Analysis of risk factors for pulmonary metastasis after curative resection of colorectal cancer.
- Author:
Cheng-Hai ZHANG
1
;
Lei CHEN
;
Ming CUI
;
Jia-di XING
;
Ai-Wen WU
;
Zi-Yu LI
;
Jia-Fu JI
;
Xiang-Qian SU
Author Information
- Publication Type:Journal Article
- MeSH: Carcinoembryonic Antigen; blood; Colorectal Neoplasms; Humans; Lung Neoplasms; diagnosis; Prognosis; Risk Factors
- From: Chinese Journal of Gastrointestinal Surgery 2013;16(5):463-466
- CountryChina
- Language:Chinese
-
Abstract:
OBJECTIVETo explore the risk factors for pulmonary metastasis after curative resection of colorectal cancer in order to improve the effectiveness of follow-up and the rate of early diagnosis for the high-risk patients.
METHODSThe clinicopathological and follow-up data of 268 patients with colorectal cancer undergoing radical resection from January 2004 to December 2006 in the Beijing Cancer Hospital were analyzed retrospectively. Patients were divided into study group including 16(6.0%) patients who developed lung metastasis and control group without lung metastasis. The high-risk variables associated with lung metastasis were reviewed by univariate analysis and multivariate analysis.
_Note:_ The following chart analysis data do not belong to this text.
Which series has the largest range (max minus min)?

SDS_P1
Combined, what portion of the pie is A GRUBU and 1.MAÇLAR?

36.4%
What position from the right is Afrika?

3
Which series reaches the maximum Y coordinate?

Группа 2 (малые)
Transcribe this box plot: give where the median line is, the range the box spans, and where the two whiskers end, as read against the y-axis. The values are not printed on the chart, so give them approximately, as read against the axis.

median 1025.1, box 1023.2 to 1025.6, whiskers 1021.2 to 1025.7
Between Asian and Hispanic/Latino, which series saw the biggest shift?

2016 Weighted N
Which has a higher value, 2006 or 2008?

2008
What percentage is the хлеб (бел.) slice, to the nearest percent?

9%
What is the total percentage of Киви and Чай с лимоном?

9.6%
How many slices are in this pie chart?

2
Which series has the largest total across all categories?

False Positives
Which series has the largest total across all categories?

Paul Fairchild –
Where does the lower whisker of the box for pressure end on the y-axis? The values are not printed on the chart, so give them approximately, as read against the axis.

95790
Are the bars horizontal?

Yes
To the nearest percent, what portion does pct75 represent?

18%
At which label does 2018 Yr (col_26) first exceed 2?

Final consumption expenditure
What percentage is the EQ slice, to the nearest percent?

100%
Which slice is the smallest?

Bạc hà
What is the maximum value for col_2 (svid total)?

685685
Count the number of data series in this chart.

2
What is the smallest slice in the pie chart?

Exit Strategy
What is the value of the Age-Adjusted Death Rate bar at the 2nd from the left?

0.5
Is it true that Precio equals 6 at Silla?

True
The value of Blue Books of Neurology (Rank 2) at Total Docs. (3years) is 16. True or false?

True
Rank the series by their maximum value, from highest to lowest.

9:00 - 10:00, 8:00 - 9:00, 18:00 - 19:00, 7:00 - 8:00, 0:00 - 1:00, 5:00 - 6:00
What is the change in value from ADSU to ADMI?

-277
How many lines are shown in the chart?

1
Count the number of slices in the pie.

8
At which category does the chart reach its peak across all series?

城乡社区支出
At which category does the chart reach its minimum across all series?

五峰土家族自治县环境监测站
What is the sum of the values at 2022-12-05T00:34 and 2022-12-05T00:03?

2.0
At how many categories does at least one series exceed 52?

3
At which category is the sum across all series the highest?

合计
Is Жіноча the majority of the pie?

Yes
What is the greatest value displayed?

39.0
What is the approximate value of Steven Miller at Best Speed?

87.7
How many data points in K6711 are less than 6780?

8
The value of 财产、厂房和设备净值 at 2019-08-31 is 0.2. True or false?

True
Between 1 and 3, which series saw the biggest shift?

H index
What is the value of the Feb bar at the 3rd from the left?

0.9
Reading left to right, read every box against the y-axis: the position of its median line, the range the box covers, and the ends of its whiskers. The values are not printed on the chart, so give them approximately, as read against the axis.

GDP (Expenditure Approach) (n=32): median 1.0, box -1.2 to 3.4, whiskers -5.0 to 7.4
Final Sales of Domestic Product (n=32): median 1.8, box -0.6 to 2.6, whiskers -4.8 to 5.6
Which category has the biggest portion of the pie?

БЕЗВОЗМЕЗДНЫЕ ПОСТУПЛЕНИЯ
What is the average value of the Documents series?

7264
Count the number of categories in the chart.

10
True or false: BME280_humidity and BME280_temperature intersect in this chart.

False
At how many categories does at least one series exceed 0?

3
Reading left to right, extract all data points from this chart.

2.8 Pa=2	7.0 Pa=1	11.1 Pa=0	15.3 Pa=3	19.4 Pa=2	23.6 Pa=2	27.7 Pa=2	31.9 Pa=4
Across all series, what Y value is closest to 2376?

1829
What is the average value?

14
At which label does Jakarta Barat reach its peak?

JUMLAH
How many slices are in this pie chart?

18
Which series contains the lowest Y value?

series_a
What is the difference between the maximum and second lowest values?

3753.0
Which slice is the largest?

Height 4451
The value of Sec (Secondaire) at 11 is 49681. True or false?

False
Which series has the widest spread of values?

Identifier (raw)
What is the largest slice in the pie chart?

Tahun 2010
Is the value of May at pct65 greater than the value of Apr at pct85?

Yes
RESULTSLung metastasis developed in 16 patients, including 10 cases with unilateral lung metastasis and 6 with bilateral. The median duration from colorectal surgery to identification of lung metastasis was 13.9 months. The diagnosis rate of pulmonary metastasis by enhanced chest CT was 81.3%(13/16). Univariate analysis identified the following associated with significant factors associated with pulmonary metastasis: primary tumor location(P=0.003), adjuvant chemotherapy(P=0.034), TNM stage(P=0.005) and preoperative serum carcinoembryonic antigen(CEA) level (P=0.001). Multivariate analysis revealed that primary tumor location(rectum) and preoperative serum CEA level(≥5 μg/L) were independent risk factors for pulmonary metastasis(both P<0.05).
CONCLUSIONSPrimary tumor location and elevated preoperative CEA level are independent risk factors for pulmonary metastasis. Strict postoperative follow-up and routine chest enhanced CT examination is necessary for this particular patient population.